A sentence classification model generation unit for generating an emotion classification model through machine learning based on a plurality of review data each including text information and emotion level information corresponding to the text information; And
And a determination unit that determines an emotion level of review data that does not include emotion level information using the emotion classification model,
Wherein the emotional classifier model generator adjusts the emotional level information based on the degree of similarity between the textual information and reflects the emotional level information on the emotional classifier model,
Wherein the sensitivity classification model generation unit comprises:
A selection unit for selecting review data to be reflected in the emotional classification model among the plurality of review data;
A conversion unit for converting the text information of the selected review data into a text vector; And
And a learning unit for learning the sensibility classification model by setting the text vector as an input value of the sensory classification model and setting a target output vector of the sensory classification model based on the sensibility level information of the selected review data,
And wherein the selector is configured to have a higher probability of selecting the review data having a higher reliability.

delete

10. The method of claim 9,
Wherein the reliability is determined based on a ratio of a recommendation number and a non-recommendation number to the review data.

10. The method of claim 9,
And the learning unit sets the target output vector based on the similarity between the text information.

14. The method of claim 13,
Wherein the learning unit sets the target output vector by assigning a weight to sensitivity level information corresponding to text information having a high degree of similarity with the text information of the selected review data.

15. The method of claim 14,
Wherein the similarity between the text information is determined based on the cosine similarity between the text vectors corresponding to the text information.

16. The method of claim 15,
Wherein the target output vector is determined based on the following equation: < EMI ID = 17.0 >

,

The text information r ^x And the sum of the cosine similarities of the text information r ^x and the text information having the emotion level l with respect to the sum of the cosine similarities with the full text information.

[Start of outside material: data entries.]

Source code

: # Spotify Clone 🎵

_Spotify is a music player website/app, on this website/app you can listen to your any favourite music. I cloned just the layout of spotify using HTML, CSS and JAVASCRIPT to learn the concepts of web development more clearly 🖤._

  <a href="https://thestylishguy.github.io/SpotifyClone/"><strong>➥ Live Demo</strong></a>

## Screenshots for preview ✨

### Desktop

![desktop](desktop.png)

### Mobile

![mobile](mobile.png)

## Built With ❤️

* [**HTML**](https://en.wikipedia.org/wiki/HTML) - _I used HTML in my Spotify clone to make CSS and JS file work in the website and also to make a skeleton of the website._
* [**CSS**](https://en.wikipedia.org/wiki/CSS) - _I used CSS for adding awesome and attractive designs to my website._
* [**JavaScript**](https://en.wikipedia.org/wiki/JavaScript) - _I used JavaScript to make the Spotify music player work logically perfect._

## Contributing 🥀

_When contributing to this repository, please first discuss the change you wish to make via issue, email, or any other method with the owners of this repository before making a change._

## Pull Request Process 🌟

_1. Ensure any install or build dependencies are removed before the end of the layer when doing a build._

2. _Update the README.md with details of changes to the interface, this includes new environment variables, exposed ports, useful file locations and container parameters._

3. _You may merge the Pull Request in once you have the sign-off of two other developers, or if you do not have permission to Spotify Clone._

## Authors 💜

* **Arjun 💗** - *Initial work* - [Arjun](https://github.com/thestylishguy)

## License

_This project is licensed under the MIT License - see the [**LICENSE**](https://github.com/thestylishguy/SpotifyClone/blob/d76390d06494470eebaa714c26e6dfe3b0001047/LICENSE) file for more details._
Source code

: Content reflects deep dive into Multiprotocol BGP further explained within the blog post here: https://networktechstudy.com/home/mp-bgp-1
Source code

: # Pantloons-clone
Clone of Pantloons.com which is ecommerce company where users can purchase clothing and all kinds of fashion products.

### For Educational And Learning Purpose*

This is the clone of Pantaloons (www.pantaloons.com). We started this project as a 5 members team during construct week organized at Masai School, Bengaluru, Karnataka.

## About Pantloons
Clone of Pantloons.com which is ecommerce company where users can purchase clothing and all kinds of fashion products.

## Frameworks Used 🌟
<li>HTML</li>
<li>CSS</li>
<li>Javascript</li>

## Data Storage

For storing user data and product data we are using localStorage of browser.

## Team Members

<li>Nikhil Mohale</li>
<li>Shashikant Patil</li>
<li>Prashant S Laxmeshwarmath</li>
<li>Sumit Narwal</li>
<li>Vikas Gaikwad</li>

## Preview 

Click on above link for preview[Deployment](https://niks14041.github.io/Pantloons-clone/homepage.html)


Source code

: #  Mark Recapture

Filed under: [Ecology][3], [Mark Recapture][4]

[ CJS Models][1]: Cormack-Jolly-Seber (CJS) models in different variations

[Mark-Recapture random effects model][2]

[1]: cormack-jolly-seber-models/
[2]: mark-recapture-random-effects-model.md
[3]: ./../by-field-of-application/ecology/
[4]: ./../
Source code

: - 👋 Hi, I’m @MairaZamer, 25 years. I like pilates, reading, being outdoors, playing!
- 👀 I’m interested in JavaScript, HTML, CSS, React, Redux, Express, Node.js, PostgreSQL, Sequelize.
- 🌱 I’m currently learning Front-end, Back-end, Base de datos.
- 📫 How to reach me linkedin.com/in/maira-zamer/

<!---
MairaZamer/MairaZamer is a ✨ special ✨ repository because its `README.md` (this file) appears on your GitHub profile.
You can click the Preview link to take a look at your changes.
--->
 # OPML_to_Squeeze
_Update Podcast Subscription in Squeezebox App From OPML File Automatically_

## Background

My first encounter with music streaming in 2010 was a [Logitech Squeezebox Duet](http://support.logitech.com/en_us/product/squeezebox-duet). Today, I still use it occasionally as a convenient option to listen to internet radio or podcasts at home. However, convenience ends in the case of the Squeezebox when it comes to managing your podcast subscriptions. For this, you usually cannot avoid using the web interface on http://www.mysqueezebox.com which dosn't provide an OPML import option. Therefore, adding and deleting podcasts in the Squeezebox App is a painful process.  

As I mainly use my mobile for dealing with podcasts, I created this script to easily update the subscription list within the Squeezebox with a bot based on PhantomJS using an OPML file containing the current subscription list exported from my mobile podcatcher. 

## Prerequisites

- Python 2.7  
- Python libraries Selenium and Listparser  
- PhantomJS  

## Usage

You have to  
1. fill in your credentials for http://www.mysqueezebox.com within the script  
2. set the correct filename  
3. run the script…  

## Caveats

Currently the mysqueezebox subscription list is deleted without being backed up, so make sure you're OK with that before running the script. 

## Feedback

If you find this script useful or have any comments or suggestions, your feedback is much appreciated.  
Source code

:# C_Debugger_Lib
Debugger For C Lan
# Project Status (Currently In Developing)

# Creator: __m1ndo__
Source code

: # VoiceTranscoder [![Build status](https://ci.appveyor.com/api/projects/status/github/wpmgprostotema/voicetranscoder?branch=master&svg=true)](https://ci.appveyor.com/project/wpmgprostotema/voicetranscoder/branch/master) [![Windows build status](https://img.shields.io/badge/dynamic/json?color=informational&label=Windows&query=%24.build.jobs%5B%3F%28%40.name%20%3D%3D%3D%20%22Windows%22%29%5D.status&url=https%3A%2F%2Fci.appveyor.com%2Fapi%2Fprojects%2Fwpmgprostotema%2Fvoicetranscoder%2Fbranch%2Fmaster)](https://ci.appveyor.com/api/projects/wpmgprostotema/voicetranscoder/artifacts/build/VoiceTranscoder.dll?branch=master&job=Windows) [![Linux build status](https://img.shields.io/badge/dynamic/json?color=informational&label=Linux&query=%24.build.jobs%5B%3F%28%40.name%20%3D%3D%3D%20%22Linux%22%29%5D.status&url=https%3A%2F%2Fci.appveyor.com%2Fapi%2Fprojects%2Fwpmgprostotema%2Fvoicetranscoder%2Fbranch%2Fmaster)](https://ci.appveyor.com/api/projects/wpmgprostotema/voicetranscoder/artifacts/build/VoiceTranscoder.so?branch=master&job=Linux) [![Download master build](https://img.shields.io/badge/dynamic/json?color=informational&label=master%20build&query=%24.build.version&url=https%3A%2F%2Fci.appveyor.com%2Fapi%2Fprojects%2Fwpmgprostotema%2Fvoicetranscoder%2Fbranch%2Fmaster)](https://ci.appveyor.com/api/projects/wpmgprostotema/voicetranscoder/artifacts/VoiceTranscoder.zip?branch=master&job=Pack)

A computer-readable storage medium having stored thereon a processor included in the computer,
Instructions for generating an emotion classification model through machine learning based on a plurality of review data each including text information and emotion level information corresponding to the text information; And
And determining an emotion level of review data that does not include emotion level information using the emotion classification model,
Wherein the command for generating the emotion classification model is configured to adjust the emotion level information based on the degree of similarity between the text information and to reflect the emotion level information in the emotion classification model,
Generating the emotion classification model may include:
Selecting review data to be reflected in the emotional classification model among the plurality of review data;
Converting the text information of the selected review data into a text vector; And
Learning the sensory classification model by setting the text vector as an input value of the sensible classification model and setting a target output vector of the sensible classification model based on the sensibility level information of the selected review data,
Wherein selecting the review data has a higher probability that review data with higher confidence will be selected higher.